== Extracted records

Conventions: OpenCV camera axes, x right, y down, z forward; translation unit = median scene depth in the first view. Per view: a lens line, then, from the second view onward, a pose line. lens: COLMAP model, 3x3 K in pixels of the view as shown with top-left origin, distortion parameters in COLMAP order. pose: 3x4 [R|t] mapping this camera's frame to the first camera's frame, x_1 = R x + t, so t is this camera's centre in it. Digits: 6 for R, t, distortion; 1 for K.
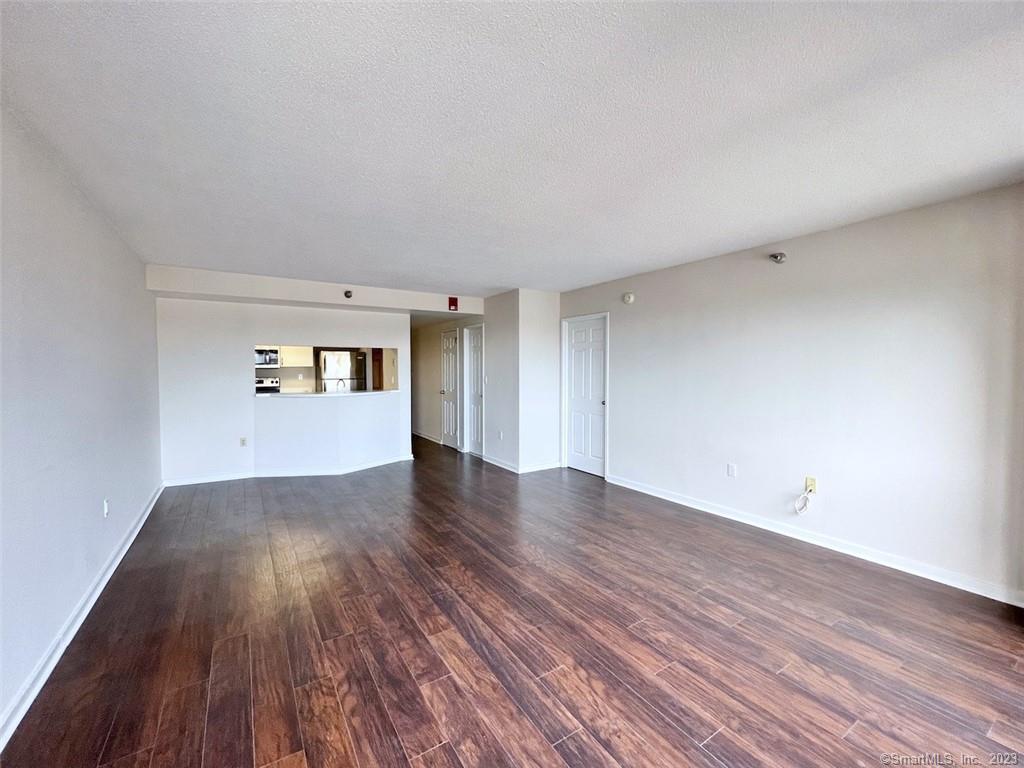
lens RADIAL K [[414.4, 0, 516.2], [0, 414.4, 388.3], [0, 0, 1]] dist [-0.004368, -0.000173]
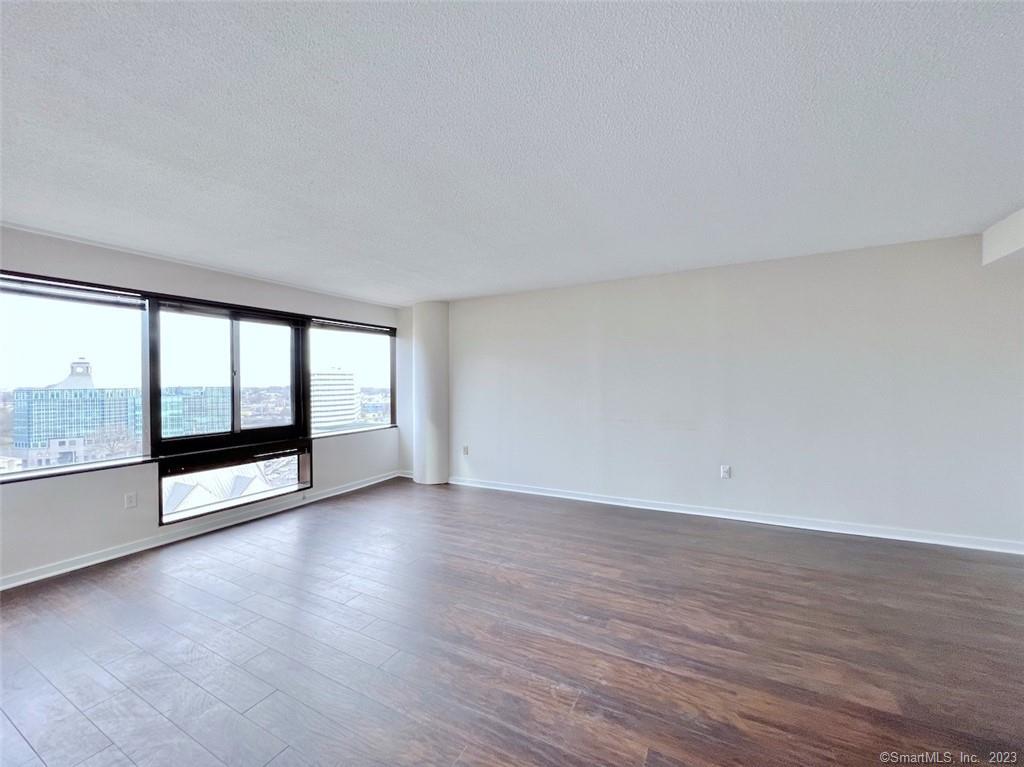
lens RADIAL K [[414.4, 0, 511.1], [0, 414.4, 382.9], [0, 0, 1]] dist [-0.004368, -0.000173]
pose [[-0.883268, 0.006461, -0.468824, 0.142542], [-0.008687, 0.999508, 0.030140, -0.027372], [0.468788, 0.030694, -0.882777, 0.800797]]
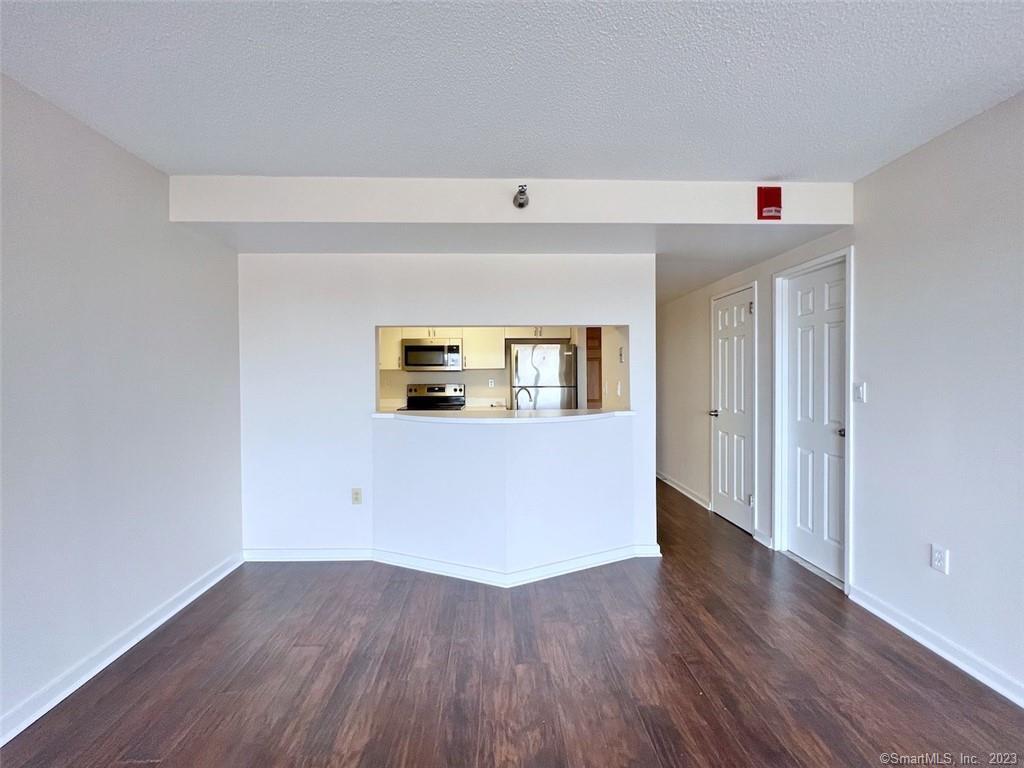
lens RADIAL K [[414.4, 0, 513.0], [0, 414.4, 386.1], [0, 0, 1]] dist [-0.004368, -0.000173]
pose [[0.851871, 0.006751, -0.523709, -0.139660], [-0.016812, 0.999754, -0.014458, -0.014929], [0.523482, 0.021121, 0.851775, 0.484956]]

====
== Extracted records

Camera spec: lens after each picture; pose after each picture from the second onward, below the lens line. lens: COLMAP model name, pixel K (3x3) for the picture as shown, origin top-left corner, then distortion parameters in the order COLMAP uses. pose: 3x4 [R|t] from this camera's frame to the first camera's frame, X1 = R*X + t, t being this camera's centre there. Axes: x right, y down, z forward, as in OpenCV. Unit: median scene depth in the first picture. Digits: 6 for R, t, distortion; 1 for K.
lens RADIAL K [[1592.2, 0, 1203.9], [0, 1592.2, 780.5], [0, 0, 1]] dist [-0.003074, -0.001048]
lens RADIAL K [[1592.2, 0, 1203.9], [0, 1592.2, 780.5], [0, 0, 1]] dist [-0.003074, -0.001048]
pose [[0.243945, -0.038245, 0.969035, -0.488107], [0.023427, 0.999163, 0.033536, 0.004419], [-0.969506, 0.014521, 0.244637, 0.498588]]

====

Copy out the lines from the one with "Conventions: OpenCV camera" to the one with "0.021121, 0.851775, 0.484956]]", both included, leaving the pictures out.

* [Expected output]
Conventions: OpenCV camera axes, x right, y down, z forward; translation unit = median scene depth in the first view. Per view: a lens line, then, from the second view onward, a pose line. lens: COLMAP model, 3x3 K in pixels of the view as shown with top-left origin, distortion parameters in COLMAP order. pose: 3x4 [R|t] mapping this camera's frame to the first camera's frame, x_1 = R x + t, so t is this camera's centre in it. Digits: 6 for R, t, distortion; 1 for K.
lens RADIAL K [[414.4, 0, 516.2], [0, 414.4, 388.3], [0, 0, 1]] dist [-0.004368, -0.000173]
lens RADIAL K [[414.4, 0, 511.1], [0, 414.4, 382.9], [0, 0, 1]] dist [-0.004368, -0.000173]
pose [[-0.883268, 0.006461, -0.468824, 0.142542], [-0.008687, 0.999508, 0.030140, -0.027372], [0.468788, 0.030694, -0.882777, 0.800797]]
lens RADIAL K [[414.4, 0, 513.0], [0, 414.4, 386.1], [0, 0, 1]] dist [-0.004368, -0.000173]
pose [[0.851871, 0.006751, -0.523709, -0.139660], [-0.016812, 0.999754, -0.014458, -0.014929], [0.523482, 0.021121, 0.851775, 0.484956]]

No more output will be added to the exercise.